Project: Refining Your Questions
As project work starts, many students have difficulty working from their original idea to a real project.
First, remember that there will be limits to what you can explain (or predict or confirm or ...). Most real-world situations have a lot going on that isn't explained by any possible CSV file.
What to ask
When approaching a data set with many columns/variables/features, I'd suggest thinking about "inputs" and "outputs" in whatever world you're examining. If you are someone producing one of these values (the client, author, creator, policy-maker, ...), which ones are under your control or are independent variables? On the other hand, which aren't or are dependent variables (sales numbers, user ratings, largest result, ...) that you would like to get "good" values of?
If you look at your data with stats, you might ask if the dependent variables are related to independent: linear regression if there might be a linear relation, or a T-test if there are two approximately-normal dependent choices that can be compared, etc. What might that tell you about the choices that should be made by the "client"?

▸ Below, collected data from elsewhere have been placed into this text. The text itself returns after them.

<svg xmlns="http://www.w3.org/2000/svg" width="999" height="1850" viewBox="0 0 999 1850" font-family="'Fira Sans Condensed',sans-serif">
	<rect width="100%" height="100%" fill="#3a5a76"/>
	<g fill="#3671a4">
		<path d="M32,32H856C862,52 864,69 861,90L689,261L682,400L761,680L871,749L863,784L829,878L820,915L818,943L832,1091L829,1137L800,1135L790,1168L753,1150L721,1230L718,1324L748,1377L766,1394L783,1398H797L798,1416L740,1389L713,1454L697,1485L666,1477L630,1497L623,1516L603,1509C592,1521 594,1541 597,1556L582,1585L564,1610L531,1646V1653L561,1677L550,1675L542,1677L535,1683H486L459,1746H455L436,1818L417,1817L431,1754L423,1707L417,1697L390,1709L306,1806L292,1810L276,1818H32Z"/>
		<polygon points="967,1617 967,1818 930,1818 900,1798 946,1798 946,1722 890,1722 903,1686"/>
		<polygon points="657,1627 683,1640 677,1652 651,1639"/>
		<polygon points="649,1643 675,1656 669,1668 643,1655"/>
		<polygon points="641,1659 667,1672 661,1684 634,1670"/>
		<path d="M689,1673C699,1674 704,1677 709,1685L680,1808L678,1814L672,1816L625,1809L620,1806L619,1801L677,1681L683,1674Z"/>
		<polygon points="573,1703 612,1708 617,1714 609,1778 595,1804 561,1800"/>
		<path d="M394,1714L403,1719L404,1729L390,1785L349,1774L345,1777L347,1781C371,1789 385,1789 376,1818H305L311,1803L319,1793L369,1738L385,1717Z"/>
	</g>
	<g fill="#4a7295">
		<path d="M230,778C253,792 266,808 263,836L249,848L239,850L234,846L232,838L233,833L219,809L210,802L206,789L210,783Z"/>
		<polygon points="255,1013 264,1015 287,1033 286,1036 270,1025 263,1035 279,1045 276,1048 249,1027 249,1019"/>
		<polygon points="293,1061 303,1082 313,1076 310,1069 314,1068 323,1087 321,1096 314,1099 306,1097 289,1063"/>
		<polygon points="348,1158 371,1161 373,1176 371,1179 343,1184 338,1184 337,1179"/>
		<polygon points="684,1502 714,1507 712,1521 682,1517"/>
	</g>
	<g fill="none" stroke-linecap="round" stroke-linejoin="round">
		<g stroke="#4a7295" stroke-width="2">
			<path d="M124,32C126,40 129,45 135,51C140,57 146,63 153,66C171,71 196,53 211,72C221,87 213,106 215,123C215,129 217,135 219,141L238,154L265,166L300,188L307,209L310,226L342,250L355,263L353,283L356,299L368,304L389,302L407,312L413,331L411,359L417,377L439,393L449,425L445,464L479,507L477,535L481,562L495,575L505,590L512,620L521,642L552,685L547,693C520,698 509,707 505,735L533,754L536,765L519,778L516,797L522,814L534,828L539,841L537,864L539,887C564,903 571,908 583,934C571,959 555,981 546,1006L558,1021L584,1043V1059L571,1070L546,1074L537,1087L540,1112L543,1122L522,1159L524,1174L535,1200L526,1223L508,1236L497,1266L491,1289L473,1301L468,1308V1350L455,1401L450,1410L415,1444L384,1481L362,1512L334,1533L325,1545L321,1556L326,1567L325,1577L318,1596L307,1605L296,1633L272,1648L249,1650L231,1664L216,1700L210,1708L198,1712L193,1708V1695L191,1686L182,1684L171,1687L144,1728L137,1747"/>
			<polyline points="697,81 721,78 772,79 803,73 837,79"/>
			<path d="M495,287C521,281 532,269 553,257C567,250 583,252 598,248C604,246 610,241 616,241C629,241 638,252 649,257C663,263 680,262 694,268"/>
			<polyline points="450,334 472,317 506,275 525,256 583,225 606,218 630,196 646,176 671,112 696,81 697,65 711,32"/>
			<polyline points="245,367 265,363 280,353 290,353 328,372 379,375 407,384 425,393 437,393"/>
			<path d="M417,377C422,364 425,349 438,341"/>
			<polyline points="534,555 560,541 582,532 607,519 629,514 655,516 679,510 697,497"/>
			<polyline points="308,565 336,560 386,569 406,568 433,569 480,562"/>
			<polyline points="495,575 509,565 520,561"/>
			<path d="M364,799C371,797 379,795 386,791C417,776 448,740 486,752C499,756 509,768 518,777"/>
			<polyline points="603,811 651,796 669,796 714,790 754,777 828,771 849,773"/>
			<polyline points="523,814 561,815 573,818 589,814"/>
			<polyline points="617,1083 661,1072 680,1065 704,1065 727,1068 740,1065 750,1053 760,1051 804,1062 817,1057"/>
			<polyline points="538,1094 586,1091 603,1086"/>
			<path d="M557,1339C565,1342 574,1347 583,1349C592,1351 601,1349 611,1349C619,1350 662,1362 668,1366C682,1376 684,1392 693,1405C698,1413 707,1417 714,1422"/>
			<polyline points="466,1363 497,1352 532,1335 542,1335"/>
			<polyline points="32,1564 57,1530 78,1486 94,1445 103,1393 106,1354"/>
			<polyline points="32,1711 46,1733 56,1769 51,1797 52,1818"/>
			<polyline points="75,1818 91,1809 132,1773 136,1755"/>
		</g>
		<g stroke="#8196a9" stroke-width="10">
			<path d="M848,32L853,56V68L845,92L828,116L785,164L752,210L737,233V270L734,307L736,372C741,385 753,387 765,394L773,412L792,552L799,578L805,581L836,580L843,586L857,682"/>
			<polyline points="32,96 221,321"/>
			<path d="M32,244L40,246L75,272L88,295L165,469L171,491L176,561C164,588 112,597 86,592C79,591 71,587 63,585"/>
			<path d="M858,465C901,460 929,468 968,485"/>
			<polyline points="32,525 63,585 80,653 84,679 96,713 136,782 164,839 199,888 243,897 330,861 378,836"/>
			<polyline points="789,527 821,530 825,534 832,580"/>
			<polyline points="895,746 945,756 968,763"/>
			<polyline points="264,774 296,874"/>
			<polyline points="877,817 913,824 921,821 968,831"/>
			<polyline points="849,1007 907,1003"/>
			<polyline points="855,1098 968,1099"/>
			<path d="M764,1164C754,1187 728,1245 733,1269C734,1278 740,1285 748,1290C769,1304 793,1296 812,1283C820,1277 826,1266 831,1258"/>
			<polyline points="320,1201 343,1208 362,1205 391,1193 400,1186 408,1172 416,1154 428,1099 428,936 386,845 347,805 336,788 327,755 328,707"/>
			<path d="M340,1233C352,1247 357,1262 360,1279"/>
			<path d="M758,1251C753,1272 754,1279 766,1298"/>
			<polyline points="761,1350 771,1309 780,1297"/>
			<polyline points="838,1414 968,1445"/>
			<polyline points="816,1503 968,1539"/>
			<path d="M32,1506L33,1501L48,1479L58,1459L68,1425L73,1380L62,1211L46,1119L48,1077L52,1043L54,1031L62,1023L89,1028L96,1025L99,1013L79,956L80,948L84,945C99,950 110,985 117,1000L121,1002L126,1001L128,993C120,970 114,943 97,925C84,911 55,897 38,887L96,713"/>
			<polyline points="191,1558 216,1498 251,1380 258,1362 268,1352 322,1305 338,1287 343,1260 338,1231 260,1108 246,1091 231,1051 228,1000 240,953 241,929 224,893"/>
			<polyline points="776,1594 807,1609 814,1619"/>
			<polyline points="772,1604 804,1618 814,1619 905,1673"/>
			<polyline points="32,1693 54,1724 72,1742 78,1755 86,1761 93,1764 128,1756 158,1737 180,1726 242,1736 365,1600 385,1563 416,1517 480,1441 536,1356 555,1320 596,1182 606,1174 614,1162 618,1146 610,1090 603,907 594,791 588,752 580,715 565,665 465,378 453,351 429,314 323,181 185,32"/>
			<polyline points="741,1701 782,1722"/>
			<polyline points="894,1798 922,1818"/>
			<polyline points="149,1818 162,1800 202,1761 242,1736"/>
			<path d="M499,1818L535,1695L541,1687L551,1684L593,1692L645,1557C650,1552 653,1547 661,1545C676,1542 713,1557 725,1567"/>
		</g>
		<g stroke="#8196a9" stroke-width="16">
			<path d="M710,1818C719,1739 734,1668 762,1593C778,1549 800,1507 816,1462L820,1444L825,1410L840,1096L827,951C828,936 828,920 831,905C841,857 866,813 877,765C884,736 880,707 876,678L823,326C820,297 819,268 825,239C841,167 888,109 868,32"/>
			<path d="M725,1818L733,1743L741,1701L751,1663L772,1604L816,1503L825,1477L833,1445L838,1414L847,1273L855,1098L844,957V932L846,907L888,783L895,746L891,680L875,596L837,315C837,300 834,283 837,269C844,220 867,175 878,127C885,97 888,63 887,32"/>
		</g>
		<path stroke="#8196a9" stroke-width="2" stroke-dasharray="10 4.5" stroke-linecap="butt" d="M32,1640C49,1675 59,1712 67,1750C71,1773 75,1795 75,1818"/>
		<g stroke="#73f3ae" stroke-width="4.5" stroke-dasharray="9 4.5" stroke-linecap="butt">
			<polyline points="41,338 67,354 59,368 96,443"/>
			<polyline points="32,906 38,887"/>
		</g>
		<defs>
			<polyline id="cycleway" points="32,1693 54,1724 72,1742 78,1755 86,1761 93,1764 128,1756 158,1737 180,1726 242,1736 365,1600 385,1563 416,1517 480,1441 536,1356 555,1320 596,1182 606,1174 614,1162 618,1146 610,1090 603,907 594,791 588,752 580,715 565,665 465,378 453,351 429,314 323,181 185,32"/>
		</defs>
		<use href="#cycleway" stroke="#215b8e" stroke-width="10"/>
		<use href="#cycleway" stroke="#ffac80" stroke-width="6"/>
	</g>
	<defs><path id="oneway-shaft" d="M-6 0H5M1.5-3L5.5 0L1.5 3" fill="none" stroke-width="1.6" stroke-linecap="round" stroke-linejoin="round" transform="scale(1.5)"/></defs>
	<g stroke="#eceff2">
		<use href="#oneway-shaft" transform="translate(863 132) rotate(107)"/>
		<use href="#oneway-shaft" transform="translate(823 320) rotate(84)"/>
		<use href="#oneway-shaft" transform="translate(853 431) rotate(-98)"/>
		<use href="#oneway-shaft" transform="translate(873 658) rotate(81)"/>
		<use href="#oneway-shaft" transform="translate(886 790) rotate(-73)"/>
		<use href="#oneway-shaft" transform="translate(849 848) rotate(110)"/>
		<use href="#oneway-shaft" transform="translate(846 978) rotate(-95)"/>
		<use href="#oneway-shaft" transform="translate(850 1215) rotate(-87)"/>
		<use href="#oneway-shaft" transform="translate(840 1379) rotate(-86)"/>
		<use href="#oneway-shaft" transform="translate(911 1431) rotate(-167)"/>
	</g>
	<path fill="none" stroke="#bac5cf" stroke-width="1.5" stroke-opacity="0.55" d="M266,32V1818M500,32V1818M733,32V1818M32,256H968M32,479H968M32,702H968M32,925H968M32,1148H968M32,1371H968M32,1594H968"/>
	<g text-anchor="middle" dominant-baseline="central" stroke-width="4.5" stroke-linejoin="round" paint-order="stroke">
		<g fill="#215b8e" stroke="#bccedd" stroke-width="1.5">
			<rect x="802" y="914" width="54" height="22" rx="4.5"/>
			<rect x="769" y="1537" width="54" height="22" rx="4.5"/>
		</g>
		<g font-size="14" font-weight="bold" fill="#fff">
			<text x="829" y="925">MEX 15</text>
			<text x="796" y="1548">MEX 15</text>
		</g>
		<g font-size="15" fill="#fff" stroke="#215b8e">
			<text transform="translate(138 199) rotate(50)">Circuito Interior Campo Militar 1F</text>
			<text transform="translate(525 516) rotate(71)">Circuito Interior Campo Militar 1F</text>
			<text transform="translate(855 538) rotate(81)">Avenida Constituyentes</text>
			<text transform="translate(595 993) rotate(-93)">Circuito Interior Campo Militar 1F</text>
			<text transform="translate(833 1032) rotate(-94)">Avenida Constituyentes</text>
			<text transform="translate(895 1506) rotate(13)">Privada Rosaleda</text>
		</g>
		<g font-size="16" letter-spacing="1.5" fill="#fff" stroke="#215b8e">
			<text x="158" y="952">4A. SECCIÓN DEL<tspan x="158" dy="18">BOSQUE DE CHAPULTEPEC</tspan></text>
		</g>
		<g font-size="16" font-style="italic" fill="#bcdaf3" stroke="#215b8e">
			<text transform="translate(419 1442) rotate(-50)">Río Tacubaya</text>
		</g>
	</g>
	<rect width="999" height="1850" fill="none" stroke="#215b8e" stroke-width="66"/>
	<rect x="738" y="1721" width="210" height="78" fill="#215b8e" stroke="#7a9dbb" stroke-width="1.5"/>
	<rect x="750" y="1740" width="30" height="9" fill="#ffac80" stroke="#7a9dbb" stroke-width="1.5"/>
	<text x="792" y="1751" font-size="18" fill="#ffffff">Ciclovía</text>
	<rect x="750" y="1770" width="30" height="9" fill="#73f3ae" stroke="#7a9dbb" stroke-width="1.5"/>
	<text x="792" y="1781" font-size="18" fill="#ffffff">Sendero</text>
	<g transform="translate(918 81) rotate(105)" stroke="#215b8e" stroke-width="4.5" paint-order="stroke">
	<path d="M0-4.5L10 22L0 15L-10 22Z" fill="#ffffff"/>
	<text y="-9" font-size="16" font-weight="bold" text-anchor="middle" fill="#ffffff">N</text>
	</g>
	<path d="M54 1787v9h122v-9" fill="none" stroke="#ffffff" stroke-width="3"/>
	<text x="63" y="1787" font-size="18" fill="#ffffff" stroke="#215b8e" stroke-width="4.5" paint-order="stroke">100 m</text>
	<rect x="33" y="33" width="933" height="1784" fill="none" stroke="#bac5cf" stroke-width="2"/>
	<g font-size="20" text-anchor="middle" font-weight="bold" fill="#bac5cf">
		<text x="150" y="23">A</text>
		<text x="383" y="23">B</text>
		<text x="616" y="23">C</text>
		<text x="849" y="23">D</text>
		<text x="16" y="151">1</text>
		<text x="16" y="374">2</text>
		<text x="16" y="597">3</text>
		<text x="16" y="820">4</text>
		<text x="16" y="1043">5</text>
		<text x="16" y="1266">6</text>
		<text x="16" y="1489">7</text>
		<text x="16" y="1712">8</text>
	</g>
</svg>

If you think of it as ML, is it possible to predict the independent variables from the dependent? You could think of this as a regression and try to predict them, or reduce them to "good" and "bad" and turn it into a categorical problem.
Asking More
For many projects, you will spend a lot of your time getting into the data set: figuring out the format, fields, limitations, etc. Once you have done that, answering "your question" might be a very small amount of work.
If that's the case, consider looking at the data another way and adding another question or two. This can be a very good cost-benefit ratio: you have already done the work to figure out the data, so analyzing it in another way isn't much more time.
Explaining ML Results
If you use any tree-based model (random forest, boosted forest), after training, the model will have a .feature_importances_
property which describes the weight of each feature in the predictions.
This can be very useful in explaining why decisions are being made, or what features actually matter. This might be very useful for your report and summarizing what's really going on.